8.12.15

Da Cirino Pomicino a Renzi. I governanti che danno i numeri (Gabriella Colarusso)

Rievocazione divertita delle cifre à la carte della politica italiana, ma occorre una piccola precisazione. Berlusconi mantenne la promessa sulle pensioni minime a un milione di lire, in tempi molto rapidi. (S.L.L.)
Giulio Tremonti
Non solo l’incauto Poletti. Dai tempi della Dc, il rapporto dei nostri governanti con i numeri ha sempre avuto a che fare più con il lotto che con la scienza. Cifre e tabelle date in pasto all’opinione pubblica a scopi di propaganda, salvo poi essere smentite il giorno dopo, a volte dagli stessi che le avevano diffuse.
Un pioniere del genere fu, nei primi anni Novanta, Paolo Cirino Pomicino, ex ministro del Bilancio del governo Andreotti, protagonista di memorabili conferenze stampa in cui snocciolava numeri ai giornalisti spostando miliardi (di vecchie lire) da un capitolo di bilancio all’altro come fossero noccioline. Nel 1991, smentito da più parti sullo stato di salute delle finanze pubbliche, entrò in conflitto persino con se stesso: nei conti dello Stato c’è un buco di 9 mila miliardi, disse inizialmente. Poi ci ripensò: no, sono 6 mila più 5 mila.
Silvio Berlusconi ne ha raccolto degnamente l’eredità, promettendo di volta in volta riduzioni di imposte miracolose e più soldi per tutti, dall’«innalzamento delle pensioni minime ad almeno un milione di lire al mese» (contratto con gli italiani del 2001) all’ormai mitologico «un milione di posti di lavoro» del 1994, lievitato nella campagna elettorale del 2013 a 4 milioni di nuovi occupati. La stessa tornata elettorale in cui Pier Luigi Bersani si disse pronto a restituire alle imprese «50 miliardi in 5 anni».
Numeri à la carte. Per non parlare della finanza creativa dell’ex ministro Giulio Tremonti, immortalata nelle imitazioni di Corrado Guzzanti. Nell’autunno del 2011, dopo l’estate nera della Borsa e con l’Italia sull’orlo del commissariamento, il tributarista di Sondrio presentò a diversi investitori un piano per valorizzare gli immobili dello Stato da 10 miliardi l'anno. Valore delle partecipazioni del Tesoro in Eni, Enel e Finmeccanica indicato del documento: 17,3 miliardi. Peccato però che i dati di Borsa italiana raccontavano una realtà diversa: il valore di quelle quote, ai prezzi di mercato di quel momento, era di 12,8 miliardi. Meno cinque miliardi. Le cose non sono cambiate con il governo dei professori. Tecnici e bocconiani per non azzeccarne una. Per mesi, nel 2012, non si capì quanti fossero esattamente gli esodati della riforma Fornero: 65 mila aveva detto in un primo momento l'esecutivo Monti, 130 mila per l'Inps, cresciuti poi a 390 mila. Ancora oggi è mistero.

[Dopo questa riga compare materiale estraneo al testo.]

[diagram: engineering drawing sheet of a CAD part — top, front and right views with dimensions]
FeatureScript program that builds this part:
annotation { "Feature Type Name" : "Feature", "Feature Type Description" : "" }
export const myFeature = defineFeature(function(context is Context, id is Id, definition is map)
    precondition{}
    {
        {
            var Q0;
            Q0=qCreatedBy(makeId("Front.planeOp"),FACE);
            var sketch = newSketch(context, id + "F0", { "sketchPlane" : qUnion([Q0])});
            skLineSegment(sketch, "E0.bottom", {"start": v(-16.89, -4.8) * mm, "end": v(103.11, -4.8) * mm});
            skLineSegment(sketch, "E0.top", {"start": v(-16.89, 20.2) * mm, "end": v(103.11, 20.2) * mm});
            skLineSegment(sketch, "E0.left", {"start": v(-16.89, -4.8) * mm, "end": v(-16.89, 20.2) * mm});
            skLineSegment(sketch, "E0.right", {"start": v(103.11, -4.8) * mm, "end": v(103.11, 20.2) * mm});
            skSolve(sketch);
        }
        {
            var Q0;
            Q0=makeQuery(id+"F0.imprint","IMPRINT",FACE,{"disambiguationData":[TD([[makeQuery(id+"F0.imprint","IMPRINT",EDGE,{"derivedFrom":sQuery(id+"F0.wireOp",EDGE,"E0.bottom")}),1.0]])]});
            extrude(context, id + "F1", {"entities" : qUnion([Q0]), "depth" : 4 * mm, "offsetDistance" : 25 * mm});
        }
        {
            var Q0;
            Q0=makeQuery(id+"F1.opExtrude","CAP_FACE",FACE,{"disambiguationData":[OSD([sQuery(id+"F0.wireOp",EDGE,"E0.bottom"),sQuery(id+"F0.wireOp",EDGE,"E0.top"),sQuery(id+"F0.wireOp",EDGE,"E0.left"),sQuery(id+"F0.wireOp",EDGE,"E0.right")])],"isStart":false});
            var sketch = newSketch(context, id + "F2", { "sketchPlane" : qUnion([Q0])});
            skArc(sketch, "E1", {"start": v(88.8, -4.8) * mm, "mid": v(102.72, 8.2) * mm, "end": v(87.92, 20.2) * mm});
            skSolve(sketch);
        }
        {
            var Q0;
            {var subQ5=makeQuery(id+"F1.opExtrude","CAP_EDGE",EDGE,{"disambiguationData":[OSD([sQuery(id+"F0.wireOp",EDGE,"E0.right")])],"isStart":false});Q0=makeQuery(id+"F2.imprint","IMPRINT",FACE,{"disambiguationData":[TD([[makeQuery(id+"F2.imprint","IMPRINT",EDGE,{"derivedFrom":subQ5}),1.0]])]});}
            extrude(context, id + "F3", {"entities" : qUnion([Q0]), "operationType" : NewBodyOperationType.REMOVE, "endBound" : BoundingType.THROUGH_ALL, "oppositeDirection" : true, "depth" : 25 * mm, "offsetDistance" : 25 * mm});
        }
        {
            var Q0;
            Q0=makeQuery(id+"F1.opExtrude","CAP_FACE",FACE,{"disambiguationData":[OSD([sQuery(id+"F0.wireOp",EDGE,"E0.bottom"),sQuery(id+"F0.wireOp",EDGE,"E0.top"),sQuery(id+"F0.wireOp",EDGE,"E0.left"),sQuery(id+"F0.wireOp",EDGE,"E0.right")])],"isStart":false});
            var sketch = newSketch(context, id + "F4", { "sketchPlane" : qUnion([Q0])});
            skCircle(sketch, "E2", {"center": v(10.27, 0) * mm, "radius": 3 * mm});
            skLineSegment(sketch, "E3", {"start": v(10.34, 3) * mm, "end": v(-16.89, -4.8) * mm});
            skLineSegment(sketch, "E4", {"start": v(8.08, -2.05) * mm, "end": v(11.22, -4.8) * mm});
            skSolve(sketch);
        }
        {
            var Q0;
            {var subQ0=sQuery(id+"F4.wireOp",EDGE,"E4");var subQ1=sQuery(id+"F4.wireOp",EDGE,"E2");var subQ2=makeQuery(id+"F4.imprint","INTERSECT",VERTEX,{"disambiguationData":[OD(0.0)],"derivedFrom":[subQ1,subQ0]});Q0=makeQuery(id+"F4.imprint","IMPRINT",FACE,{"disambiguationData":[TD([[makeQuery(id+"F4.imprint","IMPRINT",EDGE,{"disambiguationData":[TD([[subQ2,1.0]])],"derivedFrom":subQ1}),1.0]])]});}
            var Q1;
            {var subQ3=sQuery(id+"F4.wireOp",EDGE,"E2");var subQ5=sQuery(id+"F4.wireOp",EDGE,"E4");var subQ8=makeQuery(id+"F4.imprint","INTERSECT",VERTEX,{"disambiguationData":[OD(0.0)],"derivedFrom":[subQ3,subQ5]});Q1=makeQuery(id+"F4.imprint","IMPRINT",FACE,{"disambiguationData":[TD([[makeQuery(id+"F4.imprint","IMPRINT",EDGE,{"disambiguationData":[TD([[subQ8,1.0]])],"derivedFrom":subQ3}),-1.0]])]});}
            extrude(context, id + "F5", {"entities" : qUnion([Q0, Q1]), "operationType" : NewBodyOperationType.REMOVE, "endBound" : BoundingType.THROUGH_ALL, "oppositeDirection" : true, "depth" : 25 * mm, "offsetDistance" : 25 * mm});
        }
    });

Ma il vero banco del pesce della politica italiana è da sempre la spending review, sul cui altare sono stati immolati fior di economisti consiglieri, da Enrico Bondi a Carlo Cottarelli a Roberto Perotti. Risparmi per 2 punti di Pil, annunciò roboante il governo Letta nel 2013, circa 30 miliardi in tre anni. Se n'è fatto poco o nulla e il caro Carlo se n'è tornato beato al Fmi. Sbarazzatosi di Cottarelli, Renzi ha sacrificato anche il più mite Perotti. Dei 10 miliardi di risparmi promessi in pompa magna dal premier, se ne realizzeranno si e no 6, di cui peraltro 2 sottratti al fondo sanitario. Se son balle, fioriranno.